System Requirements
deFlex runs entirely in the browser. The solver runs server-side, so your local hardware requirements are modest. The main demand on your machine is rendering the 3D viewport.
Browser requirements
deFlex requires a modern browser with WebGL 2.0 support:
| Browser | Minimum Version | Status |
|---|---|---|
| Google Chrome | 80+ | Fully supported |
| Mozilla Firefox | 78+ | Fully supported |
| Microsoft Edge | 80+ (Chromium-based) | Fully supported |
| Safari | 15+ | Experimental — WebGL 2 support varies |
Safari's WebGL 2 implementation has known inconsistencies on some macOS versions. If you experience rendering issues, switch to Chrome or Firefox.
JavaScript must be enabled. deFlex relies heavily on WebGL shaders and Web Workers for viewport rendering and background data processing. Browser extensions that block scripts or modify page content (aggressive ad blockers, privacy extensions) may interfere with the application.
Hardware recommendations
| Component | Minimum | Recommended |
|---|---|---|
| GPU | Integrated graphics (Intel UHD 620+) | Discrete GPU (any modern NVIDIA, AMD, or Apple Silicon) |
| RAM | 4 GB | 8 GB or more |
| Display | 1280 x 720 | 1920 x 1080 or higher |
| Input | Trackpad or mouse | Mouse with scroll wheel (strongly recommended for 3D navigation) |
The 3D viewport uses hardware-accelerated rendering. Integrated GPUs handle typical design domains (plates up to ~200x200 elements) without issue. For larger meshes or when viewing fine-grained design results during solver iterations, a discrete GPU provides smoother interaction.

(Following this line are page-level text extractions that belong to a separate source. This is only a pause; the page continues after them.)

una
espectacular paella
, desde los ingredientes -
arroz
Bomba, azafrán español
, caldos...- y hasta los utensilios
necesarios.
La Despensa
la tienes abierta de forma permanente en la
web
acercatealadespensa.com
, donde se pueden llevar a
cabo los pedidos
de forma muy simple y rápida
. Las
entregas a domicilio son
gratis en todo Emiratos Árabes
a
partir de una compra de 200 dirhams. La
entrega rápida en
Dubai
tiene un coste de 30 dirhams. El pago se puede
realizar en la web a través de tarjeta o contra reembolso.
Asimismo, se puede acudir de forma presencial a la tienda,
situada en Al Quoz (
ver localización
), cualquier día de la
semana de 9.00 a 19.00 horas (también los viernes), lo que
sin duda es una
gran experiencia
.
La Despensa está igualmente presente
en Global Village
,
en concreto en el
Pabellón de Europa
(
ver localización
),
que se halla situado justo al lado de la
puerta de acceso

A mouse with a scroll wheel makes viewport navigation significantly more comfortable than a trackpad — orbiting, panning, and zooming all map to mouse buttons and the scroll wheel.
If the viewport feels sluggish, check that your browser is using hardware acceleration. In Chrome, navigate to chrome://gpu and confirm that WebGL is listed as "Hardware accelerated."
Internet connection
deFlex requires an active internet connection at all times. The application loads from a web server, and the solver runs on backend infrastructure — your browser sends the problem definition to the server and receives results back as the solver iterates.

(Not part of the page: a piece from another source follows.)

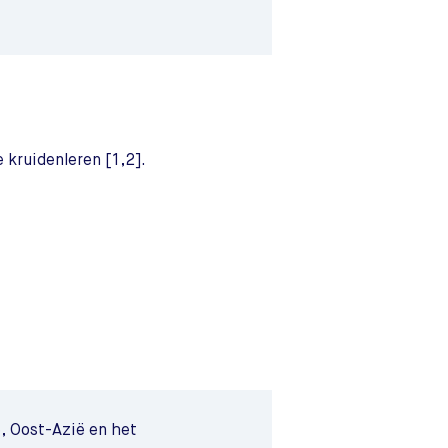
 kruidenleren [1,2].
ë, Oost-Azië en het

| Activity | Bandwidth | Latency sensitivity |
|---|---|---|
| Loading the application | ~5 MB initial load | Low |
| Solver submission | < 100 KB (problem definition) | Low |
| Streaming solver results | ~10-50 KB per iteration | Moderate |
| File import (STEP) | Depends on file size | Low |
A stable broadband connection (5+ Mbps) is sufficient for all workflows. The solver streams partial results after each iteration, so higher latency connections may experience slight delays in the live design result updates, but this does not affect solver accuracy or final results.
Because the solver runs server-side, you do not need a powerful local CPU for optimization. Even a Chromebook or tablet with a modern browser can run deFlex — the heavy computation happens on the server.